About 10 years ago, Gilman quit Biogen to start a company commercializing a drug that Biogen had given up on as too difficult. He and his colleagues spent several years testing and improving the drug. Then, in 2012, Biogen bought the company and took the drug back.
“I spent a lot of time thinking about, why did that even happen? How is it that Biogen couldn’t or wouldn’t figure out how to do it and we did?” Gilman says.
It wasn’t that his staff was smarter than Biogen’s; many of them had come from Biogen with him. And his tiny startup certainly didn’t have more resources than giant Biogen.
In the end, he concluded that the difference was motivation. “It was an existential problem for us,” he says. “We had to figure it out or we were all going home with empty pockets.”
But even with the best science, an idea can take decades to journey from a research lab to a patient’s medicine cabinet, says Robert Langer, an institute professor at MIT who has founded 40 companies in nearly as many years.
Back in the mid-1970s, when he was a postdoc in the lab of the legendary Judah Folkman at Children’s Hospital Boston and Harvard Medical School, Langer helped publish a seminal paper. But it took until 2004 — 28 years later — for the drug referenced in that paper to be approved to fight cancer.
“And that was Avastin, which is still one of the largest selling drugs in history,” Langer says.

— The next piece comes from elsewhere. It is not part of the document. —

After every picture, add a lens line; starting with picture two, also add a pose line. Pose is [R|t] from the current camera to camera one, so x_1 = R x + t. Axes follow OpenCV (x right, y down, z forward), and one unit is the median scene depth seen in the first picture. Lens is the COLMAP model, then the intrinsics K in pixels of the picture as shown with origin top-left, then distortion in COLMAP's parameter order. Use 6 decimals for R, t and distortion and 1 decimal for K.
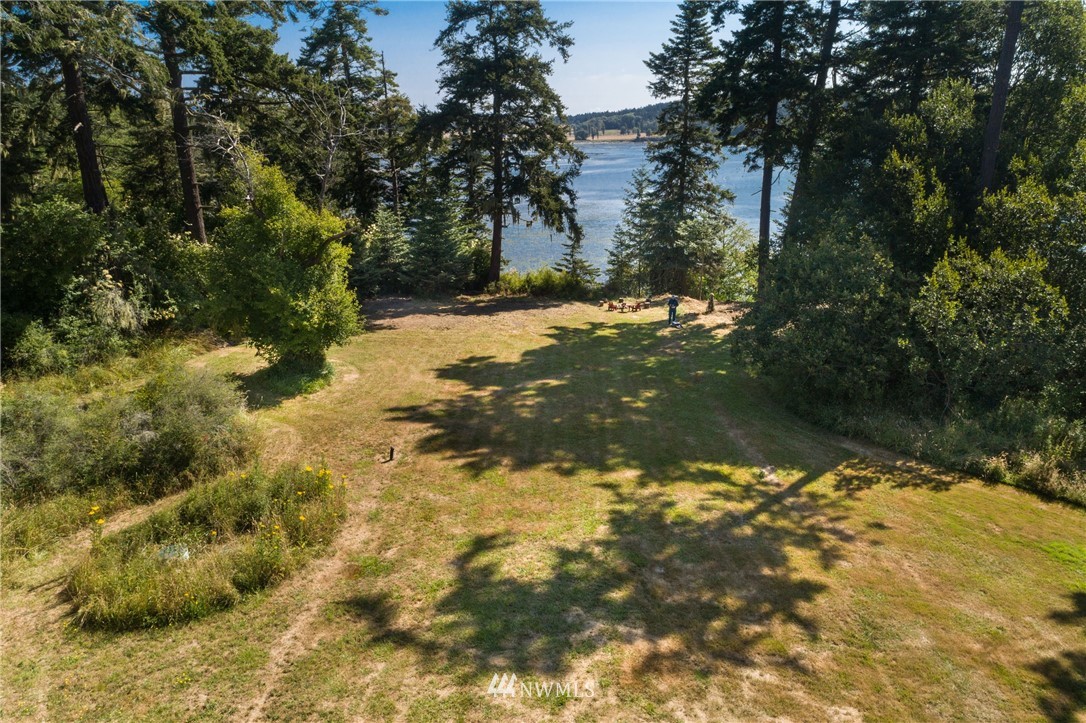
lens RADIAL K [[749.6, 0, 543.0], [0, 749.6, 361.5], [0, 0, 1]] dist [0.030894, 0.006155]
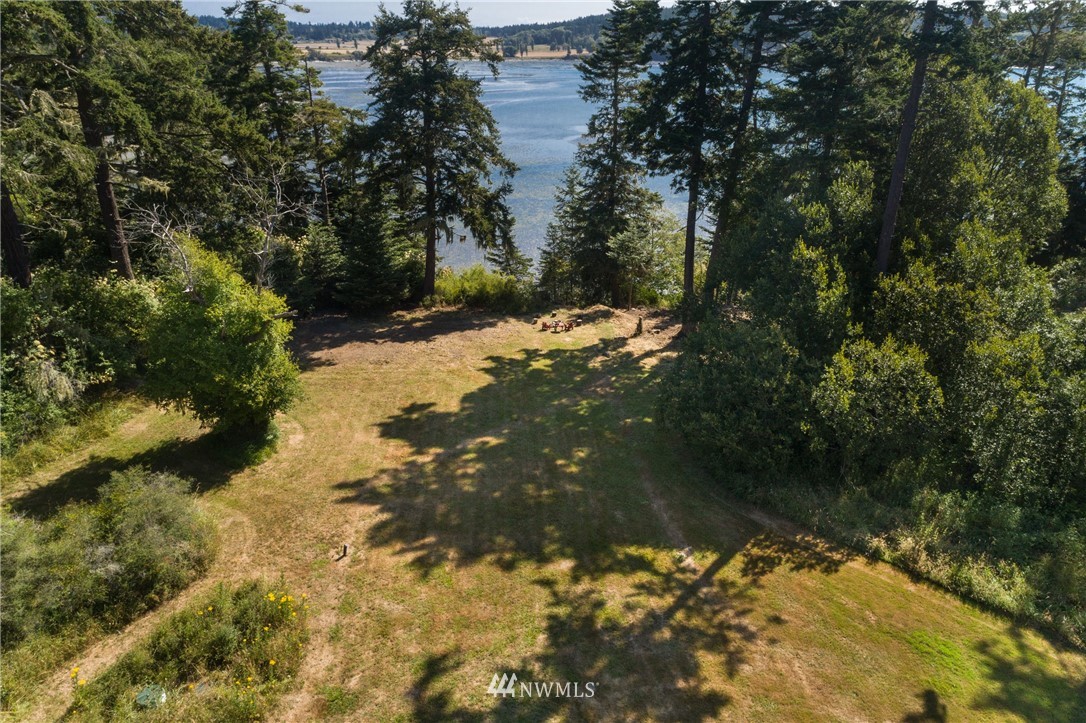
lens RADIAL K [[757.8, 0, 543.0], [0, 757.8, 361.5], [0, 0, 1]] dist [0.031847, 0.007191]
pose [[0.995906, -0.021362, 0.087838, -0.007498], [0.012460, 0.994841, 0.100676, -0.219501], [-0.089536, -0.099170, 0.991034, -0.069762]]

In addition to treating several types of cancer, Avastin has also transformed care for age-related macular degeneration, a common form of blindness.
Every biotech startup still confronts a laundry list of obstacles, says Langer, who has been called the “Edison of Medicine.”
“Those obstacles can be scientific criticism, difficulty getting grants, manufacturing hurdles, regulatory hurdles — meaning the FDA — clinical trials not necessarily going well, having difficulty raising money,” Langer says. “On and on. It doesn’t stop.”
Perhaps the biggest challenge for people involved in startups, he says, is picking themselves up after they’ve failed. Langer says he was rejected by every chemical engineering department in the country after receiving his doctorate. His first nine grant proposals got turned down. He still remembers the pain.
“I’ve always said that the people who often do the best are the ones that are good at dealing with failure. Success is easy to deal with,” he says. “Anybody can do that.”
No biotech escapes failure, Third Rock’s Celniker says. Nor should they try to.
“If you want to innovate, you have to be willing to fail,” she says. “And if you don’t fail, you’re probably not really innovating. You’re either doing something incremental or you didn’t look deep enough into what could go wrong, and it’ll go wrong later.”
Celniker says she once had a company fail after going all the way through hugely expensive testing in patients. She still cringes at the thought, but doesn’t regret it.
“Am I glad I tried? Absolutely. Did I learn a lot? Absolutely did. Did the patients learn a lot? Did the next innovator learn a lot? Absolutely,” she says. “So it’s part of what we do. You’re not innovating if you’re not failing.”
Langer says he counters his own failures by finding joy where he can — often in front of a classroom of students.
“If one of my students gets a great job offer, if we get a grant, if we get a paper in a good journal, it makes me very happy,” he says. “Even giving a lecture and students laughing at my jokes, it makes me feel happy.”
And despite the risks, he’s still really excited about starting companies based on his science.
“I mean, I just think it’s a really exciting life,” Langer says.
For her part, after getting laid off from her biotech a few years ago, Freeland retreated to the relative safety of a management consulting job. She’s planning to go to business school.
But Freeland says she might be willing to try another startup some day.
“The idea that you really get to suddenly make an impact in a place where you see that there’s a need and that you can so directly do that — there’s nothing like that,” she says.